IRS Move Could Carry Hefty Cost for Some Taxpayers

(Fox Business) - The Internal Revenue Service (IRS) is raising the stakes for those who underpay their taxes by ratcheting up the interest penalty that will be assessed in next spring’s tax filing season.

Earlier this fall, the IRS increased its interest penalty on estimated tax underpayments to 8% – a notable jump from 3% just two years ago. The IRS indicated that the interest rate penalty is determined every quarter and that for taxpayers other than corporations the assessed rate is the federal short-term rate plus three percentage points.

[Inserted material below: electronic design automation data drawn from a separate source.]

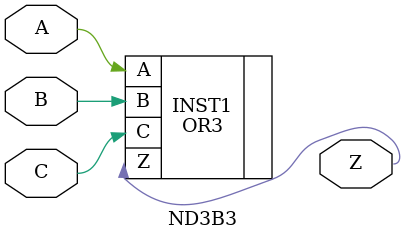
<source format=v>
`resetall
`timescale 1 ns / 100 ps

/* Created by DB2VERILOG Version 1.0.1.1 on Sat May 14 10:48:11 1994 */
/* module compiled from "lsl2db 3.6.4" run */

`celldefine
module ND3B3 (A, B, C, Z);
input  A, B, C;
output Z;
OR3 INST1 (.A(A), .B(B), .C(C), .Z(Z));

endmodule
`endcelldefine

</source>
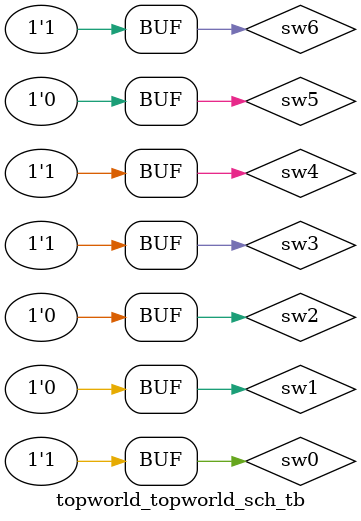
<source format=v>

`timescale 1ns / 1ps

module topworld_topworld_sch_tb();

// Inputs
   reg Cin;
   reg a1;
   reg b0;
   reg a0;
   reg b2;
   reg b1;
   reg a2;

// Output
   wire S3;
   wire s2;
   wire s0;
   wire s1;

// Bidirs

// Instantiate the UUT
   topworld UUT (
		.S3(S3), 
		.Cin(Cin), 
		.a1(a1), 
		.b0(b0), 
		.a0(a0), 
		.b2(b2), 
		.b1(b1), 
		.a2(a2), 
		.s2(s2), 
		.s0(s0), 
		.s1(s1)
   );
// Initialize Inputs
   `ifdef auto_init
       initial begin
		Cin = 0;
		a1 = 0;
		b0 = 0;
		a0 = 0;
		b2 = 0;
		b1 = 0;
		a2 = 0;
   `endif
	
	//      Uncomment the next line if you need to change the labels of the  inputs
//      reg sw0, sw1, sw2, sw3, sw4, sw5, sw6;
initial
begin	
// If your labels for the input markers from the switches are
// not sw0, sw1, etc. then  uncomment the lines below and substitute 
// your labels for each MY_SWITCH_#
// Also uncommnet the line above "initial"
//
//	assign MY_SWITCH_0 = sw0;
//	assign MY_SWITCH_1 = sw1;
//	assign MY_SWITCH_2 = sw2;
//	assign MY_SWITCH_3 = sw3;
//	assign MY_SWITCH_4 = sw4;
//	assign MY_SWITCH_5 = sw5;
//	assign MY_SWITCH_6 = sw6;

        sw0=1'b0;
        sw1=1'b0;
        sw2=1'b0;
        sw3=1'b0;
        sw4=1'b0;
        sw5=1'b0;
        sw6=1'b0;
        // sum is 0 
	//-------------  Current Time:  0ns
	#100;
	sw0 = 1'b1;
        // sum is 1
        // -------------  Current Time:  100ns
        #100;
        sw1 = 1'b1;
        // sum is 2
        // -------------  Current Time:  200ns
        #100;
        sw4 = 1'b1;
        // sum is 3
        // -------------  Current Time:  300ns
        #100;
        sw0 = 1'b0;
		  sw5 = 1'b1;
        // sum is 4
        // -------------  Current Time:  400ns
        #100;
        sw0 = 1'b1;
        // sum is 5
        // -------------  Current Time:  500ns
        #100;
        sw1 = 1'b0;
        sw2 = 1'b1;
        // sum is 6
        // -------------  Current Time:  600ns
        #200;
        sw1 = 1'b1;
        // sum is 7
        // -------------  Current Time:  700ns
        #100;
        sw4 = 1'b0;
        sw5 = 1'b0;
        sw6 = 1'b1;
        // sum is 8
        // -------------  Current Time:  800ns
        #100;
        sw4 = 1'b1;
        // sum is 9
        // -------------  Current Time:  900ns
        #100;
        sw1 = 1'b0;
        sw2 = 1'b0;
        sw3 = 1'b1;
        // sum is 10
        // -------------  Current Time:  1000ns
	//
	// complete this testbentch  so that all 
	// 16 hex values are generated
    end
	
endmodule

</source>
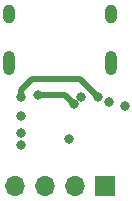
<source format=gbr>
G04 #@! TF.GenerationSoftware,KiCad,Pcbnew,(6.0.0)*
G04 #@! TF.CreationDate,2022-02-20T02:17:19+04:00*
G04 #@! TF.ProjectId,USB-C breakout,5553422d-4320-4627-9265-616b6f75742e,rev?*
G04 #@! TF.SameCoordinates,Original*
G04 #@! TF.FileFunction,Copper,L2,Bot*
G04 #@! TF.FilePolarity,Positive*
%FSLAX46Y46*%
G04 Gerber Fmt 4.6, Leading zero omitted, Abs format (unit mm)*
G04 Created by KiCad (PCBNEW (6.0.0)) date 2022-02-20 02:17:19*
%MOMM*%
%LPD*%
G01*
G04 APERTURE LIST*
G04 #@! TA.AperFunction,ComponentPad*
%ADD10R,1.700000X1.700000*%
G04 #@! TD*
G04 #@! TA.AperFunction,ComponentPad*
%ADD11O,1.700000X1.700000*%
G04 #@! TD*
G04 #@! TA.AperFunction,ComponentPad*
%ADD12O,1.000000X2.100000*%
G04 #@! TD*
G04 #@! TA.AperFunction,ComponentPad*
%ADD13O,1.000000X1.600000*%
G04 #@! TD*
G04 #@! TA.AperFunction,ViaPad*
%ADD14C,0.800000*%
G04 #@! TD*
G04 #@! TA.AperFunction,Conductor*
%ADD15C,0.500000*%
G04 #@! TD*
G04 APERTURE END LIST*
D10*
X116903500Y-66484500D03*
D11*
X114363500Y-66484500D03*
X111823500Y-66484500D03*
X109283500Y-66484500D03*
D12*
X108771500Y-56070500D03*
X117411500Y-56070500D03*
D13*
X117411500Y-51890500D03*
X108771500Y-51890500D03*
D14*
X116332000Y-58928000D03*
X109791500Y-58928000D03*
X117202001Y-59327999D03*
X118554500Y-59690000D03*
X109791500Y-60515500D03*
X109791500Y-61976000D03*
X109791500Y-62992000D03*
X111252000Y-58801000D03*
X114244500Y-59507500D03*
X113870500Y-62532500D03*
X114871500Y-58928000D03*
D15*
X109791500Y-58362315D02*
X110749815Y-57404000D01*
X109791500Y-58928000D02*
X109791500Y-58362315D01*
X114808000Y-57404000D02*
X116332000Y-58928000D01*
X110749815Y-57404000D02*
X114808000Y-57404000D01*
X113538000Y-58801000D02*
X114244500Y-59507500D01*
X111252000Y-58801000D02*
X113538000Y-58801000D01*
M02*

</source>
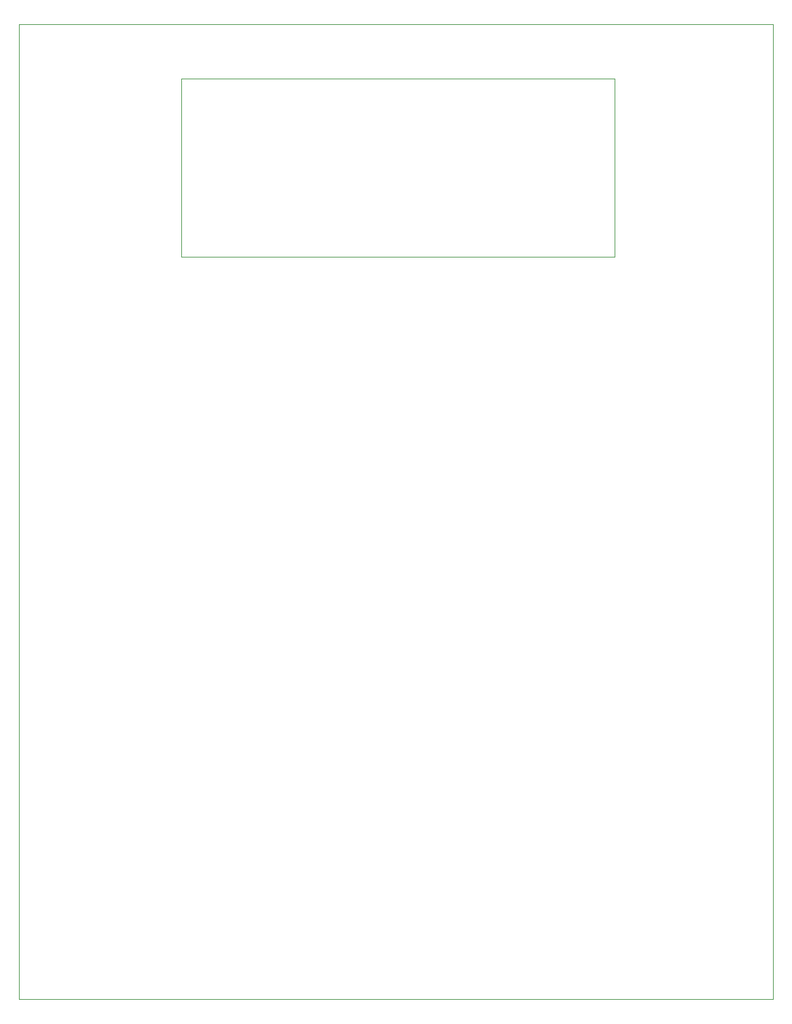
<source format=gm1>
G04 #@! TF.GenerationSoftware,KiCad,Pcbnew,5.1.7-a382d34a8~88~ubuntu18.04.1*
G04 #@! TF.CreationDate,2021-11-24T17:02:52+01:00*
G04 #@! TF.ProjectId,DE10-LiteShield,44453130-2d4c-4697-9465-536869656c64,rev?*
G04 #@! TF.SameCoordinates,Original*
G04 #@! TF.FileFunction,Profile,NP*
%FSLAX46Y46*%
G04 Gerber Fmt 4.6, Leading zero omitted, Abs format (unit mm)*
G04 Created by KiCad (PCBNEW 5.1.7-a382d34a8~88~ubuntu18.04.1) date 2021-11-24 17:02:52*
%MOMM*%
%LPD*%
G01*
G04 APERTURE LIST*
G04 #@! TA.AperFunction,Profile*
%ADD10C,0.050000*%
G04 #@! TD*
G04 APERTURE END LIST*
D10*
X103000000Y-40000000D02*
X103000000Y-103600000D01*
X103000000Y-40000000D02*
X200500000Y-40000000D01*
X200500000Y-150000000D02*
X200500000Y-166000000D01*
X103000000Y-150000000D02*
X103000000Y-166000000D01*
X103000000Y-135000000D02*
X103000000Y-150000000D01*
X200500000Y-135000000D02*
X200500000Y-150000000D01*
X200500000Y-135000000D02*
X200500000Y-120000000D01*
X103000000Y-120000000D02*
X103000000Y-135000000D01*
X124000000Y-47000000D02*
X124000000Y-70000000D01*
X180000000Y-47000000D02*
X124000000Y-47000000D01*
X180000000Y-70000000D02*
X180000000Y-47000000D01*
X124000000Y-70000000D02*
X180000000Y-70000000D01*
X103000000Y-166000000D02*
X200500000Y-166000000D01*
X103000000Y-103600000D02*
X103000000Y-120000000D01*
X200500000Y-103600000D02*
X200500000Y-120000000D01*
X200500000Y-40000000D02*
X200500000Y-103600000D01*
M02*

</source>
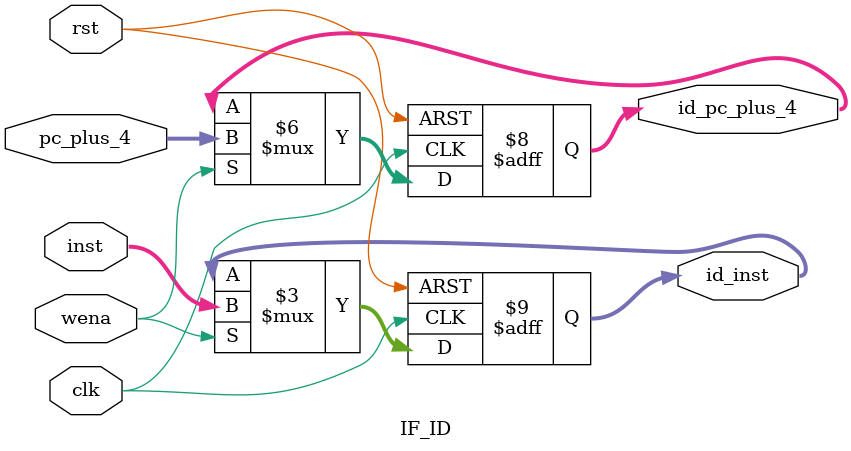
<source format=v>
`timescale 1ns / 1ps

/***************************************
IF/IDÖÐ¼ä²¿¼þ£¬Ëø´æpc+4µÄÖµºÍÖ¸Áî
***************************************/

module IF_ID(
    input clk,
    input rst,
    input wena,
    //IFÐÅºÅÊäÈë
    input [31:0] pc_plus_4,
    input [31:0] inst,
    //´«µÝÖÁID
    output reg [31:0] id_pc_plus_4,
    output reg [31:0] id_inst
    );

    always @ (posedge clk or posedge rst) begin
        if (rst) begin
            id_pc_plus_4 <= 32'h0000_0000;
            id_inst <=32'b0000_0000;
        end
        else if (wena) begin
            id_pc_plus_4 <= pc_plus_4;
            id_inst <= inst;
        end
        else begin
            id_pc_plus_4 <= id_pc_plus_4;
            id_inst <= id_inst;
        end
    end
    
endmodule

</source>
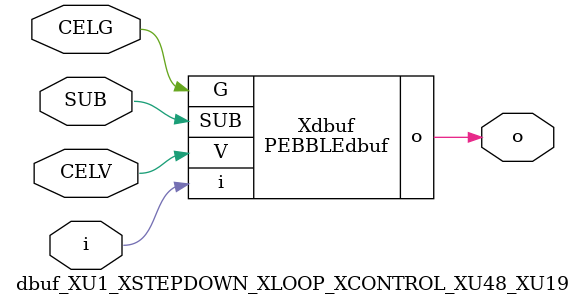
<source format=v>



module PEBBLEdbuf ( o, G, SUB, V, i );

  input V;
  input i;
  input G;
  output o;
  input SUB;
endmodule

//Celera Confidential Do Not Copy dbuf_XU1_XSTEPDOWN_XLOOP_XCONTROL_XU48_XU19
//Celera Confidential Symbol Generator
//Digital Buffer
module dbuf_XU1_XSTEPDOWN_XLOOP_XCONTROL_XU48_XU19 (CELV,CELG,i,o,SUB);
input CELV;
input CELG;
input i;
input SUB;
output o;

//Celera Confidential Do Not Copy dbuf
PEBBLEdbuf Xdbuf(
.V (CELV),
.i (i),
.o (o),
.SUB (SUB),
.G (CELG)
);
//,diesize,PEBBLEdbuf

//Celera Confidential Do Not Copy Module End
//Celera Schematic Generator
endmodule

</source>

Self-employed workers and independent contractors, including many gig workers, will be at risk of being hit with the underpayment penalty if they fail to pay the amount the IRS believes they owe. Taxpayers don’t face an interest penalty for underpayment if the balance due is under $1,000 after their credits and other tax account information is factored in.

Such workers are required to make estimated tax payments at least once each quarter if they don’t have at least 90% of their taxes withheld during the regular pay periods. For example, taxpayers subject to this payment program will make the estimated payment for the fourth quarter of 2023 by Jan. 16, 2024.

The changes won’t affect most taxpayers who are W-2 employees and have tax payments withheld from each paycheck they receive. In the majority of those cases, taxpayers are ultimately owed a tax refund rather than facing an underpayment penalty.

Joseph Doerrer, a CPA and financial planner in New Jersey, told The Wall Street Journal, "It’s a cautionary tale for individuals to think about as we get toward year-end. Are you where you should be?"

Sameet Durg, a marketing executive, was surprised when he went to Doerrer to have his taxes prepared when he learned that he owed an underpayment penalty that reached into the thousands of dollars in addition to a large tax bill in April because he wasn’t periodically making estimated payments on taxes owed from his consulting income.

"Now I pay attention to taxes all year around," Durg told the Journal. "I don’t want the giant hit in April."

The IRS has a tax-withholding estimator tool available for taxpayers to reference. To use the tool, taxpayers would need to input information from their prior year’s tax return, as well as relevant pay stubs and taxable income sources.